Records from a data source:
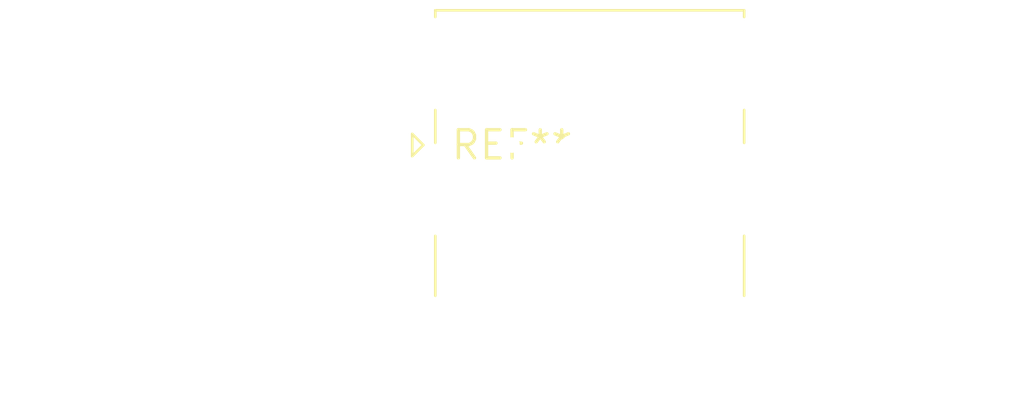
<source format=kicad_pcb>
(kicad_pcb (version 20240108) (generator pcbnew)

  (general
    (thickness 1.6)
  )

  (paper "A4")
  (layers
    (0 "F.Cu" signal)
    (31 "B.Cu" signal)
    (32 "B.Adhes" user "B.Adhesive")
    (33 "F.Adhes" user "F.Adhesive")
    (34 "B.Paste" user)
    (35 "F.Paste" user)
    (36 "B.SilkS" user "B.Silkscreen")
    (37 "F.SilkS" user "F.Silkscreen")
    (38 "B.Mask" user)
    (39 "F.Mask" user)
    (40 "Dwgs.User" user "User.Drawings")
    (41 "Cmts.User" user "User.Comments")
    (42 "Eco1.User" user "User.Eco1")
    (43 "Eco2.User" user "User.Eco2")
    (44 "Edge.Cuts" user)
    (45 "Margin" user)
    (46 "B.CrtYd" user "B.Courtyard")
    (47 "F.CrtYd" user "F.Courtyard")
    (48 "B.Fab" user)
    (49 "F.Fab" user)
    (50 "User.1" user)
    (51 "User.2" user)
    (52 "User.3" user)
    (53 "User.4" user)
    (54 "User.5" user)
    (55 "User.6" user)
    (56 "User.7" user)
    (57 "User.8" user)
    (58 "User.9" user)
  )

  (setup
    (pad_to_mask_clearance 0)
    (pcbplotparams
      (layerselection 0x00010fc_ffffffff)
      (plot_on_all_layers_selection 0x0000000_00000000)
      (disableapertmacros false)
      (usegerberextensions false)
      (usegerberattributes false)
      (usegerberadvancedattributes false)
      (creategerberjobfile false)
      (dashed_line_dash_ratio 12.000000)
      (dashed_line_gap_ratio 3.000000)
      (svgprecision 4)
      (plotframeref false)
      (viasonmask false)
      (mode 1)
      (useauxorigin false)
      (hpglpennumber 1)
      (hpglpenspeed 20)
      (hpglpendiameter 15.000000)
      (dxfpolygonmode false)
      (dxfimperialunits false)
      (dxfusepcbnewfont false)
      (psnegative false)
      (psa4output false)
      (plotreference false)
      (plotvalue false)
      (plotinvisibletext false)
      (sketchpadsonfab false)
      (subtractmaskfromsilk false)
      (outputformat 1)
      (mirror false)
      (drillshape 1)
      (scaleselection 1)
      (outputdirectory "")
    )
  )

  (net 0 "")

  (footprint "USB3_A_Molex_48406-0001_Horizontal_Stacked" (layer "F.Cu") (at 0 0))

)

</source>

### Task instructions:
Please transcribe each entry exactly, but skip any picture it holds.

### Output for this task:
<source format=kicad_pcb>
(kicad_pcb (version 20240108) (generator pcbnew)

  (general
    (thickness 1.6)
  )

  (paper "A4")
  (layers
    (0 "F.Cu" signal)
    (31 "B.Cu" signal)
    (32 "B.Adhes" user "B.Adhesive")
    (33 "F.Adhes" user "F.Adhesive")
    (34 "B.Paste" user)
    (35 "F.Paste" user)
    (36 "B.SilkS" user "B.Silkscreen")
    (37 "F.SilkS" user "F.Silkscreen")
    (38 "B.Mask" user)
    (39 "F.Mask" user)
    (40 "Dwgs.User" user "User.Drawings")
    (41 "Cmts.User" user "User.Comments")
    (42 "Eco1.User" user "User.Eco1")
    (43 "Eco2.User" user "User.Eco2")
    (44 "Edge.Cuts" user)
    (45 "Margin" user)
    (46 "B.CrtYd" user "B.Courtyard")
    (47 "F.CrtYd" user "F.Courtyard")
    (48 "B.Fab" user)
    (49 "F.Fab" user)
    (50 "User.1" user)
    (51 "User.2" user)
    (52 "User.3" user)
    (53 "User.4" user)
    (54 "User.5" user)
    (55 "User.6" user)
    (56 "User.7" user)
    (57 "User.8" user)
    (58 "User.9" user)
  )

  (setup
    (pad_to_mask_clearance 0)
    (pcbplotparams
      (layerselection 0x00010fc_ffffffff)
      (plot_on_all_layers_selection 0x0000000_00000000)
      (disableapertmacros false)
      (usegerberextensions false)
      (usegerberattributes false)
      (usegerberadvancedattributes false)
      (creategerberjobfile false)
      (dashed_line_dash_ratio 12.000000)
      (dashed_line_gap_ratio 3.000000)
      (svgprecision 4)
      (plotframeref false)
      (viasonmask false)
      (mode 1)
      (useauxorigin false)
      (hpglpennumber 1)
      (hpglpenspeed 20)
      (hpglpendiameter 15.000000)
      (dxfpolygonmode false)
      (dxfimperialunits false)
      (dxfusepcbnewfont false)
      (psnegative false)
      (psa4output false)
      (plotreference false)
      (plotvalue false)
      (plotinvisibletext false)
      (sketchpadsonfab false)
      (subtractmaskfromsilk false)
      (outputformat 1)
      (mirror false)
      (drillshape 1)
      (scaleselection 1)
      (outputdirectory "")
    )
  )

  (net 0 "")

  (footprint "USB3_A_Molex_48406-0001_Horizontal_Stacked" (layer "F.Cu") (at 0 0))

)

</source>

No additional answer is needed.